Why Shanghai Rallied To Year High Even As Industrial Profits Dropped -- Barron's Blog

        By Shuli Ren
        While this blogger was on vacation for the Christmas break, the Shanghai stock market rallied to this year's high even as news came that China's industrial profits dropped 4.2% from a year earlier, the steepest decline since August 2012. The Shanghai Composite Index closed at 3,308 on Friday.
        This is curious phenomenon. Macro industrial profits data is loosely correlated with corporate earnings. Why should the equity market rally when the earnings are trending down?
        This is because there are more talks of monetary easing from the People's Bank of China last week. According to the Chinese language China Business News, on Christmas Eve, China's central bank met with 24 major financial institutions, soliciting their views on what kind of deposits should to be included when calculating loan-to-deposit ratios.
        Over the weekend, Reuters reported starting next year the People's Bank of China would indeed change rules governing the calculation of loan-to-deposit ratios, "according to a copy of a central bank document seen by Reuters." The central bank will include savings held by banks for non-deposit taking financial institutions in banks' deposits, which expands the base for calculating the ratios and means banks can issue more loans. Currently, Chinese banks are allowed to lend up to 75% of their deposits.

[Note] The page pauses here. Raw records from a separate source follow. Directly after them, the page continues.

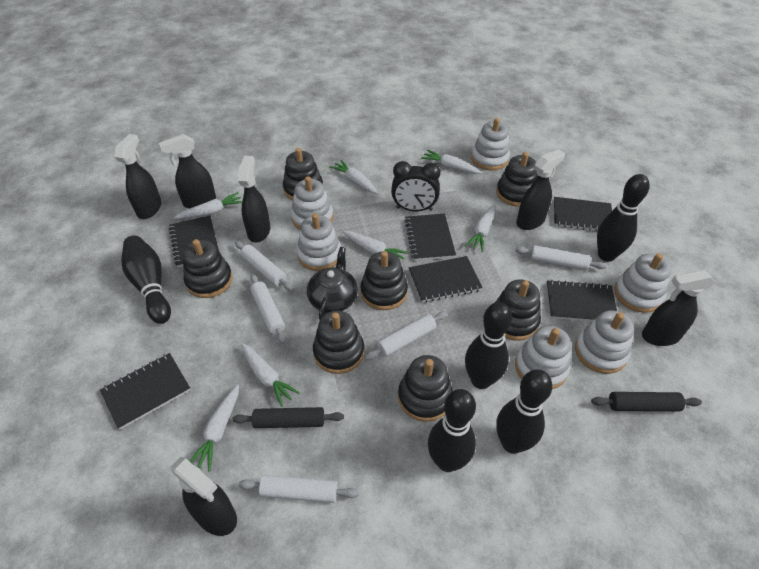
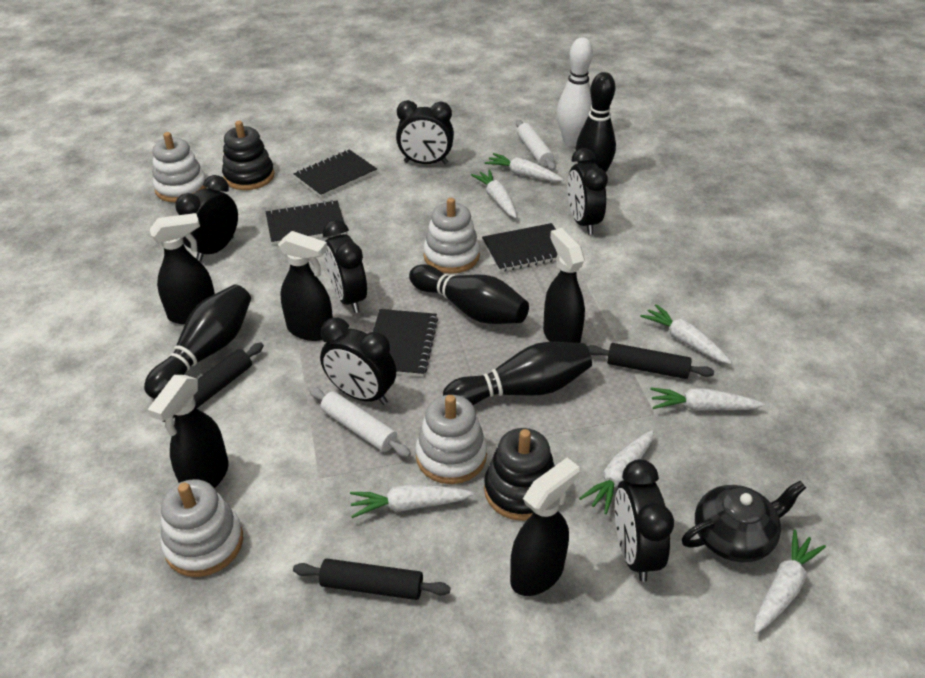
black bowling pin: [121,236,171,324] [428,389,476,472] [465,302,512,389] [496,370,552,454] [597,174,650,262] = 5 -> [144,285,251,399] [409,264,529,324] [443,342,592,405] [576,72,616,172] = 4
black clock: [391,161,440,211] = 1 -> [176,175,238,262] [320,318,396,405] [323,220,367,313] [396,100,454,164] [567,148,608,235] [615,459,674,582] = 6
black notebook: [100,353,191,430] [169,215,219,267] [405,214,456,261] [408,256,483,303] [546,280,617,321] [554,197,612,231] = 6 -> [266,200,346,245] [293,149,377,198] [373,309,438,377] [482,223,558,272] = 4
black rolling pin: [232,407,344,428] [591,392,702,411] = 2 -> [162,343,264,422] [293,559,451,600] [587,343,714,379] = 3
black spray bottle: [115,134,162,219] [159,134,216,209] [171,457,237,536] [238,156,270,243] [516,149,565,230] [642,270,715,346] = 6 -> [148,375,228,488] [150,213,215,324] [278,231,333,341] [510,458,579,596] [543,228,585,343] = 5
black stacking toy: [183,239,233,298] [283,148,323,200] [313,311,365,374] [360,251,408,310] [398,355,453,422] [495,280,541,341] [496,152,538,207] = 7 -> [222,121,275,190] [484,428,555,521] = 2
white bowling pin: none = 0 -> [557,38,593,146] = 1
white rolling pin: [235,241,293,291] [239,475,359,503] [250,274,286,344] [364,311,447,360] [515,245,606,271] = 5 -> [309,387,411,457] [516,120,556,171] = 2
white stacking toy: [291,176,333,230] [297,213,341,271] [471,118,510,170] [515,326,571,389] [575,310,634,374] [614,253,671,313] = 6 -> [153,132,206,203] [161,479,243,577] [415,395,487,484] [423,198,480,274] = 4

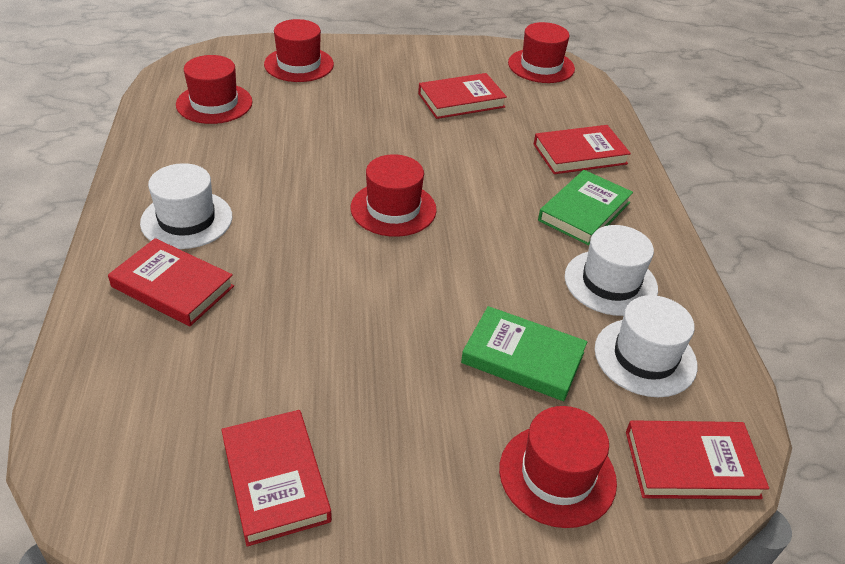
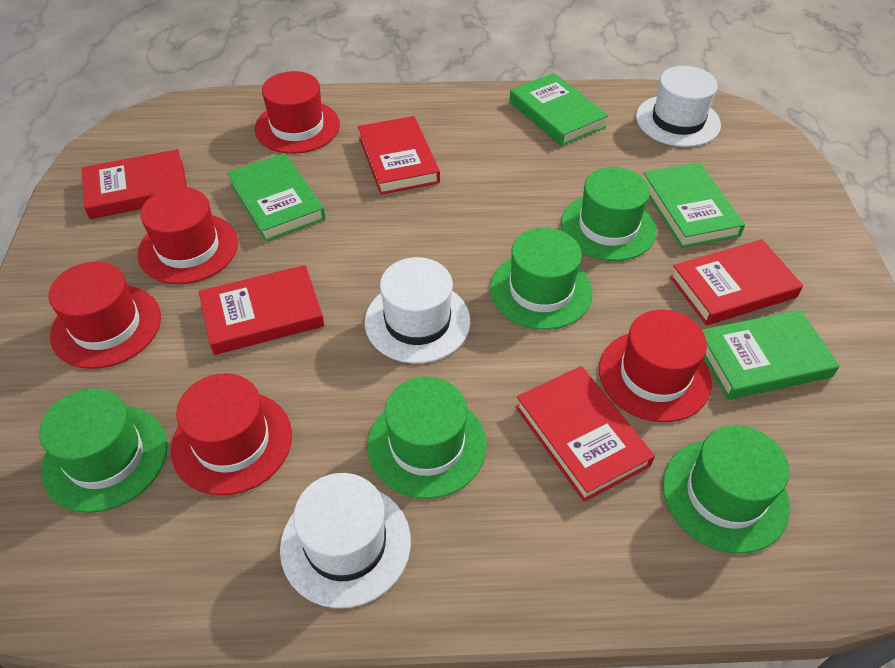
green book: [461,306,587,401] [538,170,633,246] = 2 -> [227,153,325,242] [509,73,608,146] [643,162,745,248] [702,310,840,400] = 4
green hat: none = 0 -> [39,388,167,513] [367,377,487,499] [490,228,593,330] [561,167,657,261] [662,425,790,554] = 5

        China's central bank is likely to loosen its grip further, noted Nomura Securities' Chang Chun Hua and team. Just look at China's 7-day bank repo rates. The repo rates rose sharply in the last few weeks, from 3.7% on December 15 to a peak of 6.5% on December 22, but declined to 4.5% on Christmas Day, a sign that the central bank intervened in the inter-bank short-term loan market. "We believe that the action above is indicative of the PBoC"s loosening bias," noted Nomura analysts.
        Not surprisingly, the Shanghai rally propelled U.S.-listed A-Share ETFs even higher. The Deutsche X-trackers Harvest 300 CSI China A-Shares Fund ( ASHR) rallied 6.8% on Friday after the Christmas Day holiday. The Market Vectors China ETF ( PEK) jumped 6.6%.